Erase un chiquillo astuto que
salió un día de casa dispuesto a vender a buen precio un asno zarrapastroso.
Con las tijeras le hizo caprichosos dibujos en ancas y cabeza y luego le cubrió
con una albarda recamada de oro de fantasía. Dorados cascabeles pendían de los
adornos, poniendo música a su paso.
Viendo pasar el animal tan
ricamente enjaezado, un alfarero llamó a su dueño:
-¿Cuánto quieres por tu asno
muchacho?
-iAh, señor, no está en venta!.
Es como de la familia y no podría separarme de él, aunque siento disgustarle.
Tan buena maña se dio el chiquillo,
que consiguió el alto precio que se había propuesto. Soltó el borrico, tomó el
dinero y desapareció, como si la tierra se lo hubiera tragado.
La gente del pueblo se fue
arremolinando en torno al elegante asnito.
¡Qué elegancia! ¡Qué lujo!
-decían las mujeres.
Hasta que tímidamente dijo el
panadero al nuevo dueño, que lo importante no es el traje, sino lo que va
dentro.
-insinúas que el borrico no es
bueno? -preguntó molesto el alfarero.
Y para demostrar su buen ojo en
materia de adquisiciones, el panadero arrancó de golpe la albarda del animal.
Los vecinos estallaron en carcajadas.
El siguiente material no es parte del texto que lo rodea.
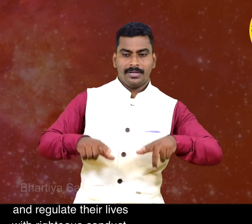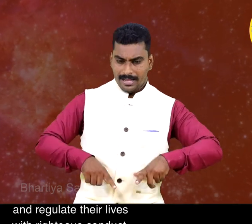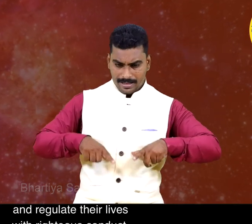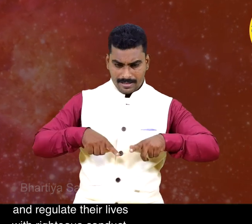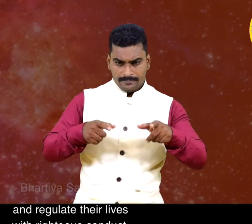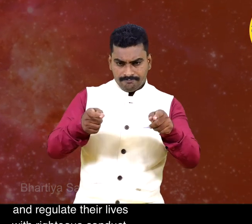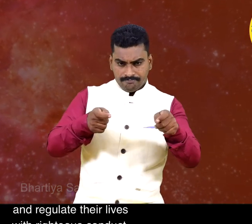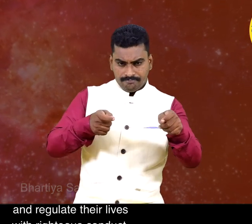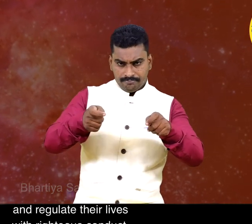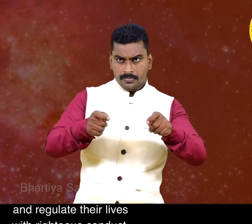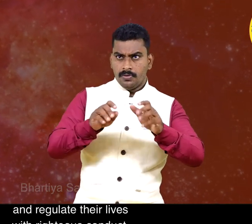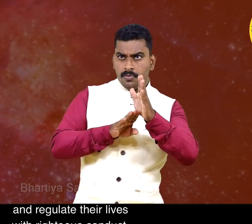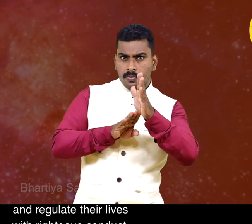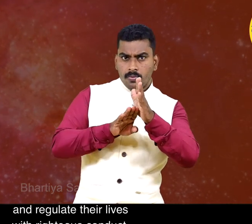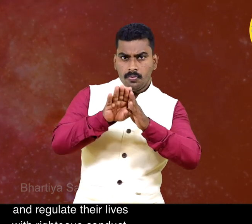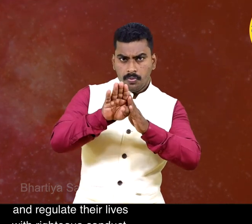lives with righteous conduct.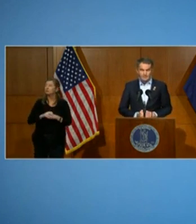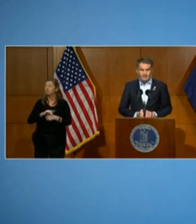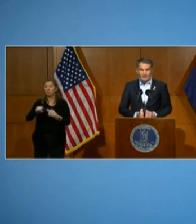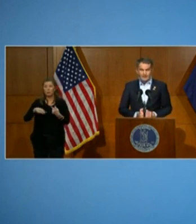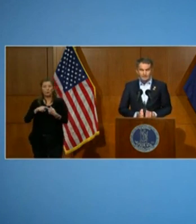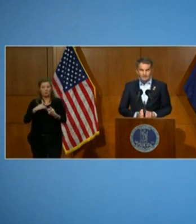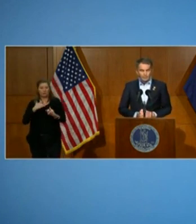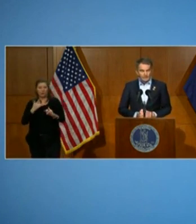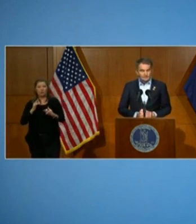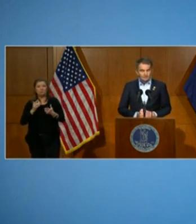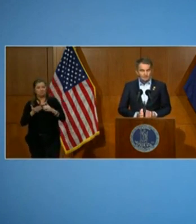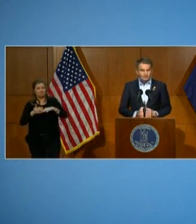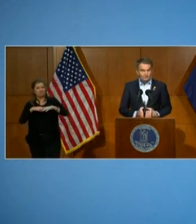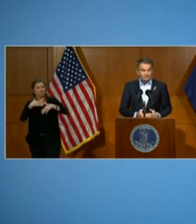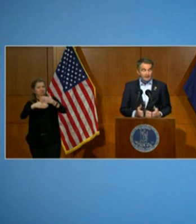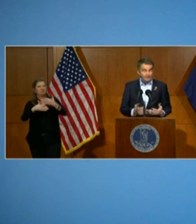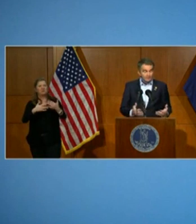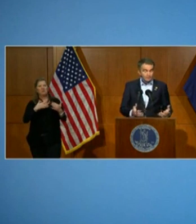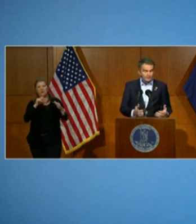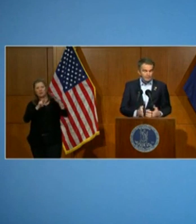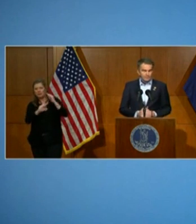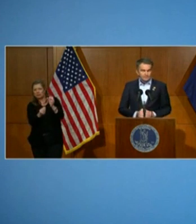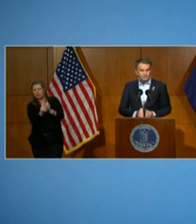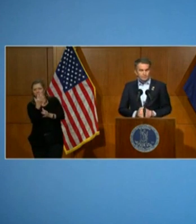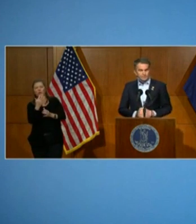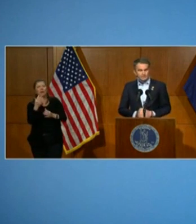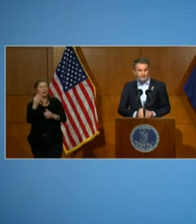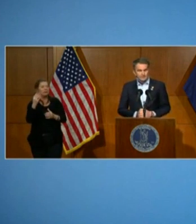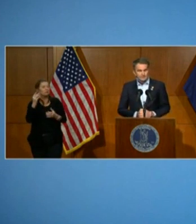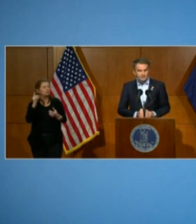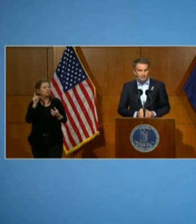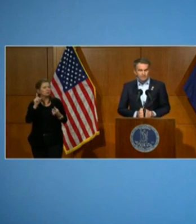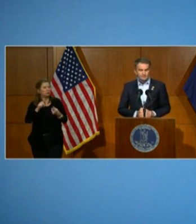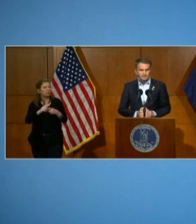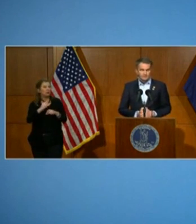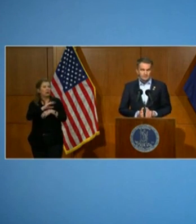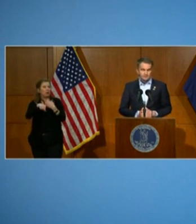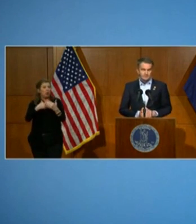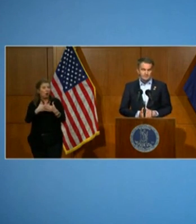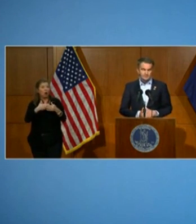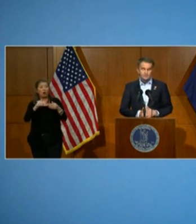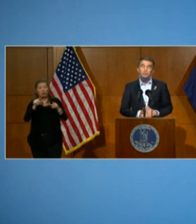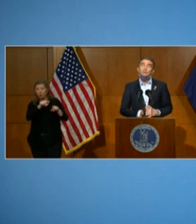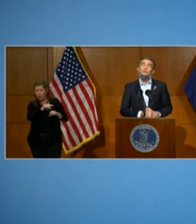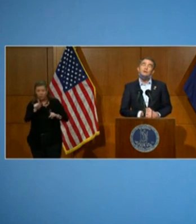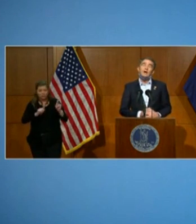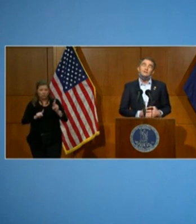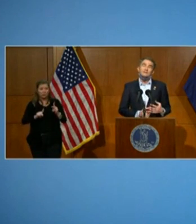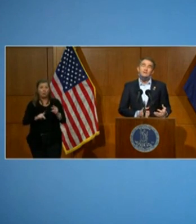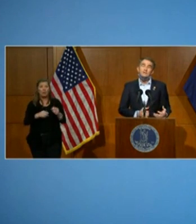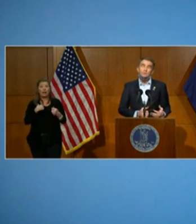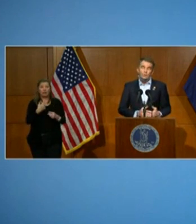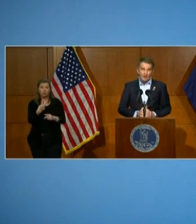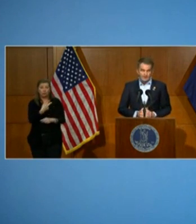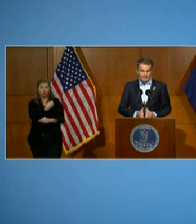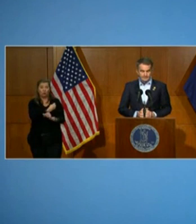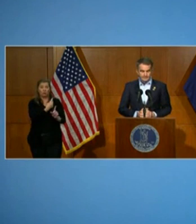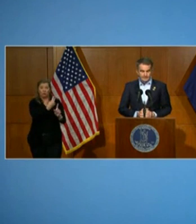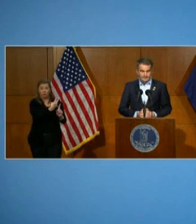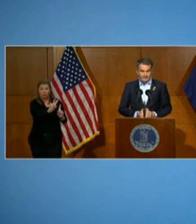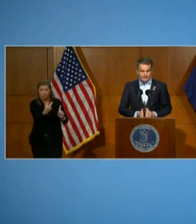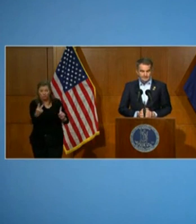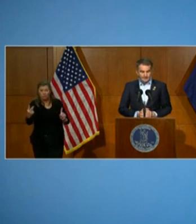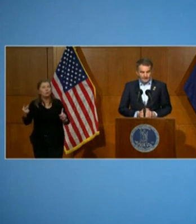up, I'll take well into the springtime, it will take well into the springtime, to get all of these folks the two shots that they require.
Al carnicero, que era muy gordo, la
barriga se le bamboleaba de tanto reír. Porque debajo de tanto adorno, cascabel
y lazo no aparecieron más que cicatrices y la agrietada piel de un jumento que
se caía de viejo.
El alfarero, avergonzado, reconoció:
- ¡Para borrico, yo!
MENSAJE:
No siempre lo que uno ve, es cierto.